Modern smart TVs often communicate with their remote controls (including
those smart phone simulated ones) using multiple wireless channels (e.g.,
Infrared, Bluetooth, and Wi-Fi). However, this multi-channel remote control
communication introduces a new attack surface. An inherent security flaw is
that remote controls of most smart TVs are designed to work in a benign
environment rather than an adversarial one, and thus wireless communications
between a smart TV and its remote controls are not strongly protected.

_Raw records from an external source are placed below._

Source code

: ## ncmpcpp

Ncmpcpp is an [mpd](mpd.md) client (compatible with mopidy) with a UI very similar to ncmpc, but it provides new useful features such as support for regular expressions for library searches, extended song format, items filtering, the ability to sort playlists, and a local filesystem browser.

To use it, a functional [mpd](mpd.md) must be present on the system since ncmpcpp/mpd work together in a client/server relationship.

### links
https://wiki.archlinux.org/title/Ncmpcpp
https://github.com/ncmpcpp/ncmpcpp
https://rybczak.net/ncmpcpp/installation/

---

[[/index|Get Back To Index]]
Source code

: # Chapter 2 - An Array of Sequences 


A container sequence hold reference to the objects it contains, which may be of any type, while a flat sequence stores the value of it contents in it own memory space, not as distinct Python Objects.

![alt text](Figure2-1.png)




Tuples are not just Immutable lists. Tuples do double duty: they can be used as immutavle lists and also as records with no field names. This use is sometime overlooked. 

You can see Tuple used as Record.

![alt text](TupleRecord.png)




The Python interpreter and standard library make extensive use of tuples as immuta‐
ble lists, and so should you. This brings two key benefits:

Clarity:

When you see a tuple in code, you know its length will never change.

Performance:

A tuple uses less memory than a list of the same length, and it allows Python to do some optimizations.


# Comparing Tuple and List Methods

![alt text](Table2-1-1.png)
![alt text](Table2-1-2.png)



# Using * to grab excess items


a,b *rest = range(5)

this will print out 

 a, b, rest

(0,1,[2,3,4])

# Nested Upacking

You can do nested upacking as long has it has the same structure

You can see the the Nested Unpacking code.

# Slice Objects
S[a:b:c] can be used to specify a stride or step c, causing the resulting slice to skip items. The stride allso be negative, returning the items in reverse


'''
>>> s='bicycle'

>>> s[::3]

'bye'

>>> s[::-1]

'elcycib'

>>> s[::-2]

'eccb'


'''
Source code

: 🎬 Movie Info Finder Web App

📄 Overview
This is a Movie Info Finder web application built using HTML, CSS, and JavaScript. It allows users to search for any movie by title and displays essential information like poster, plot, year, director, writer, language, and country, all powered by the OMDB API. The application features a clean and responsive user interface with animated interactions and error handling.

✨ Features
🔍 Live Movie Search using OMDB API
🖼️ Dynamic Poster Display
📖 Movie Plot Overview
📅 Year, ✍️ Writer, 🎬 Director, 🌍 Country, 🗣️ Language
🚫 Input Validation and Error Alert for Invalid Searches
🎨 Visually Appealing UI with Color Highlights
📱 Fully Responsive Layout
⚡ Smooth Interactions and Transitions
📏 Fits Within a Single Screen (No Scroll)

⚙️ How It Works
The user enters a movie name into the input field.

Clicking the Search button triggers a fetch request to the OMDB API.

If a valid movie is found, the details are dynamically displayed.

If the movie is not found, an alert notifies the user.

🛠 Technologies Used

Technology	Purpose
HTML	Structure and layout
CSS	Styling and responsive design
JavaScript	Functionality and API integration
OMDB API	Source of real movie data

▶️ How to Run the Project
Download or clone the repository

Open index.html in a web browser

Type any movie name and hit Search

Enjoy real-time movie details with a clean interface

Attackers could leverage such flaw to abuse the remote control communication
and compromise smart TV systems. In this paper, we propose EvilScreen, a novel
attack that exploits ill-protected remote control communications to access
protected resources of a smart TV or even control the screen. EvilScreen
exploits a multi-channel remote control mimicry vulnerability present in today
smart TVs. Unlike other attacks, which compromise the TV system by exploiting
code vulnerabilities or malicious third-party apps, EvilScreen directly reuses
commands of different remote controls, combines them together to circumvent
deployed authentication and isolation policies, and finally accesses or
controls TV resources remotely. We evaluated eight mainstream smart TVs and
found that they are all vulnerable to EvilScreen attacks, including a Samsung
product adopting the ISO/IEC security specification.